In fact, Argentina’s only obvious claim to the Islands is geographical — the same one that would make Alaska part of Russia. Any historical claim is far-fetched, for unlike the South American mainland, the Falklands never had an indigenous population vulnerable to European colonists. And Argentina didn’t even exist in its modern form when the British began to settle there in 1833, let alone when they first arrived in 1690. Moreover, the Islanders, many of whom trace their family history back nine generations, have always done so by free choice, as Argentina discovered to its cost in 1982.

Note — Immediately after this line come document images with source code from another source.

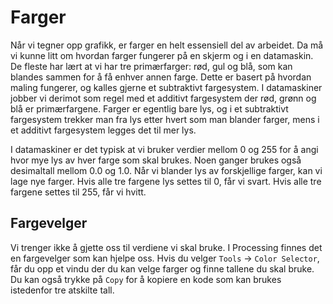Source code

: #+BEGIN_COMMENT
/Lag dine egne dataspill/\\
Copyright (C) 2015 Sigmund Hansen

Denne boka og koden som inngår i den, er fri; du kan redistribuere den
og/eller endre den etter vilkårne i GNU General Public License som
publisert av Free Software Foundation, enten versjon 3 av lisensen,
eller (som du ønsker) enhver senere versjon.

Denne boka er distribuert i håp om at den skal være nyttig, men UTEN
NOEN GARANTI; selv uten noen antydet garanti om SALGBARHET eller
EGNETHET FOR NOE BESTEMT FORMÅL. Se GNU General Public License for mer
detaljer.

Du skal ha mottatt en kopi av GNU General Public License med denne
boka. Hvis ikke, se <http://www.gnu.org/licenses/>.
#+END_COMMENT

* Farger

Når vi tegner opp grafikk, er farger en helt essensiell del av
arbeidet. Da må vi kunne litt om hvordan farger fungerer på en skjerm
og i en datamaskin. De fleste har lært at vi har tre primærfarger:
rød, gul og blå, som kan blandes sammen for å få enhver annen
farge. Dette er basert på hvordan maling fungerer, og kalles gjerne et
subtraktivt fargesystem. I datamaskiner jobber vi derimot som regel
med et additivt fargesystem der rød, grønn og blå er
primærfargene. Farger er egentlig bare lys, og i et subtraktivt
fargesystem trekker man fra lys etter hvert som man blander farger,
mens i et additivt fargesystem legges det til mer lys.

I datamaskiner er det typisk at vi bruker verdier mellom $0$ og $255$ for
å angi hvor mye lys av hver farge som skal brukes. Noen ganger brukes
også desimaltall mellom $0.0$ og $1.0$. Når vi blander lys av
forskjellige farger, kan vi lage nye farger. Hvis alle tre fargene lys
settes til $0$, får vi svart. Hvis alle tre fargene settes til $255$,
får vi hvitt.

** Fargevelger

Vi trenger ikke å gjette oss til verdiene vi skal bruke. I Processing
finnes det en fargevelger som kan hjelpe oss. Hvis du velger =Tools=
-> =Color Selector=, får du opp et vindu der du kan velge farger og
finne tallene du skal bruke. Du kan også trykke på =Copy= for å
kopiere en kode som kan brukes istedenfor tre atskilte tall.

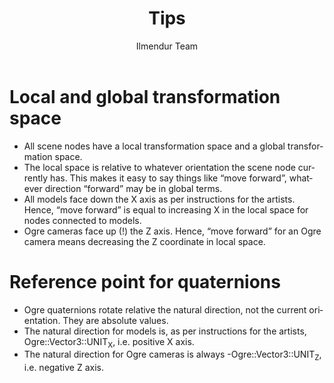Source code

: #+TITLE: Tips
#+LANGUAGE: en
#+AUTHOR: Ilmendur Team

* Local and global transformation space

- All scene nodes have a local transformation space and a global
  transformation space.
- The local space is relative to whatever orientation the scene node
  currently has. This makes it easy to say things like “move forward”,
  whatever direction “forward” may be in global terms.
- All models face down the X axis as per instructions for the artists.
  Hence, “move forward” is equal to increasing X in the local space
  for nodes connected to models.
- Ogre cameras face up (!) the Z axis. Hence, “move forward” for an
  Ogre camera means decreasing the Z coordinate in local space.

* Reference point for quaternions

- Ogre quaternions rotate relative the natural direction, not the
  current orientation. They are absolute values.
- The natural direction for models is, as per instructions for the
  artists, Ogre::Vector3::UNIT_X, i.e. positive X axis.
- The natural direction for Ogre cameras is always
  -Ogre::Vector3::UNIT_Z, i.e. negative Z axis.
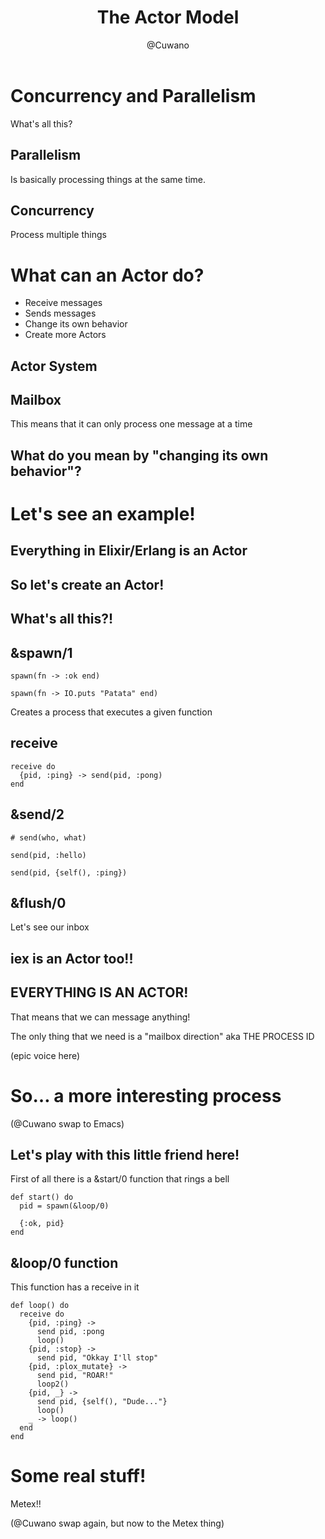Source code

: #+Title: The Actor Model
#+Author: @Cuwano
#+Email:SexyACM@BestAsocEUW.io

#+LANGUAGE: es
#+SELECT_TAGS: export
#+EXCLUDE_TAGS: noexport
#+CREATOR: Emacs 24.5.1 (Org mode 8.3.2)
#+LATEX_CLASS_OPTIONS: [a4paper,hidelinks]

#+LATEX_CLASS_OPTIONS: [...,hidelinks]

#+OPTIONS: reveal_center:t reveal_progress:t reveal_history:t reveal_control:t
#+OPTIONS: reveal_rolling_links:nil reveal_keyboard:t reveal_overview:t num:nil
#+OPTIONS: reveal_slide_number:h/v
#+OPTIONS: reveal_width:1200 reveal_height:800
#+REVEAL_MARGIN: 0.1
#+REVEAL_MIN_SCALE: 0.5
#+REVEAL_MAX_SCALE: 2.5
#+REVEAL_TRANS: linear
#+REVEAL_THEME: serif
#+REVEAL_HLEVEL: 1
#+REVEAL_EXTRA_CSS: ./acm.css
#+REVEAL_HEAD_PREAMBLE: <meta name="description" content="EmacsFTW.">
#+REVEAL_PLUGINS: (markdown notes zoom multiplex classList highlight)


#+OPTIONS: toc:nil
# #+OPTIONS: reveal_single_file:t

# Read: https://github.com/yjwen/org-reveal/


* Concurrency and Parallelism
What's all this?
** Parallelism
Is basically processing things at the same time.

** Concurrency
Process multiple things

* What can an Actor do?
- Receive messages
- Sends messages
- Change its own behavior
- Create more Actors
** Actor System
[[./data/actors1.png]]
** Mailbox
This means that it can only process one message at a time
** What do you mean by "changing its own behavior"?
* Let's see an example!
** Everything in Elixir/Erlang is an Actor
** So let's create an Actor!
[[./data/elixir_example1.png]]
** What's all this?!
** &spawn/1
#+BEGIN_SRC alchemist
  spawn(fn -> :ok end)

  spawn(fn -> IO.puts "Patata" end)
#+END_SRC

Creates a process that executes a given function
** receive
#+BEGIN_SRC alchemist
  receive do
    {pid, :ping} -> send(pid, :pong)
  end
#+END_SRC
** &send/2
#+BEGIN_SRC alchemist
  # send(who, what)

  send(pid, :hello)

  send(pid, {self(), :ping})
#+END_SRC
** &flush/0
Let's see our inbox

[[./data/wait_what.gif]]
** iex is an Actor too!!
[[./data/iex_actor.png]]
** EVERYTHING IS AN ACTOR!
That means that we can message anything!

The only thing that we need is a "mailbox direction" aka THE PROCESS ID

(epic voice here)
* So... a more interesting process
(@Cuwano swap to Emacs)

** Let's play with this little friend here!
First of all there is a &start/0 function that rings a bell
#+BEGIN_SRC alchemist
  def start() do
    pid = spawn(&loop/0)

    {:ok, pid}
  end
#+END_SRC
** &loop/0 function
This function has a receive in it
#+BEGIN_SRC alchemist
    def loop() do
      receive do
        {pid, :ping} ->
          send pid, :pong
          loop()
        {pid, :stop} ->
          send pid, "Okkay I'll stop"
        {pid, :plox_mutate} ->
          send pid, "ROAR!"
          loop2()
        {pid, _} ->
          send pid, {self(), "Dude..."}
          loop()
        _ -> loop()
      end
    end
#+END_SRC
* Some real stuff!
Metex!!

(@Cuwano swap again, but now to the Metex thing)
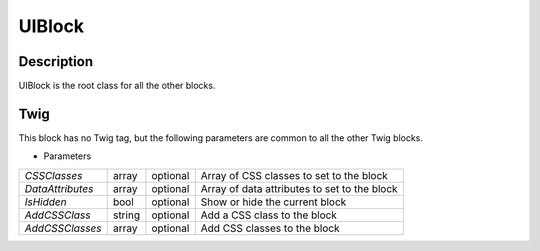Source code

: UIBlock
=======

Description
-----------

UIBlock is the root class for all the other blocks.


Twig
----

This block has no Twig tag, but the following parameters are common to all the other Twig blocks.

.. _UIBlock_parameters:

- Parameters

+------------------+--------+----------+----------------------------------------------+
| *CSSClasses*     | array  | optional | Array of CSS classes to set to the block     |
+------------------+--------+----------+----------------------------------------------+
| *DataAttributes* | array  | optional | Array of data attributes to set to the block |
+------------------+--------+----------+----------------------------------------------+
| *IsHidden*       | bool   | optional | Show or hide the current block               |
+------------------+--------+----------+----------------------------------------------+
| *AddCSSClass*    | string | optional | Add a CSS class to the block                 |
+------------------+--------+----------+----------------------------------------------+
| *AddCSSClasses*  | array  | optional | Add CSS classes to the block                 |
+------------------+--------+----------+----------------------------------------------+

Ironically, most Argentineans, including President Kirchner, are themselves the descendants of European settlers, and their families have been in their country for rather less time than the Falkland Islanders have been in theirs.
The people of the Falklands shrug their shoulders at this, merely expressing, with British understatement, their disappointment at Argentina’s bullyboy tactics. Meanwhile, they look forward to a healthy economic future based on fishing (much of the calamari eaten in Europe is from the Falklands), tourism, and oil.
However, the Islanders also rely on the international community to dismiss Argentina’s power games, and to accept the rights of this small, isolated but determined community to decide its own future. In particular, they expect President Obama to recognize these rights, and will patiently wait to see how he responds to a referendum result that is as unequivocal as it gets.
All the Islanders ask for is to live their lives in peace. If the UN Charter has any force, if the right to self-determination is paramount, they should surely be allowed to do so.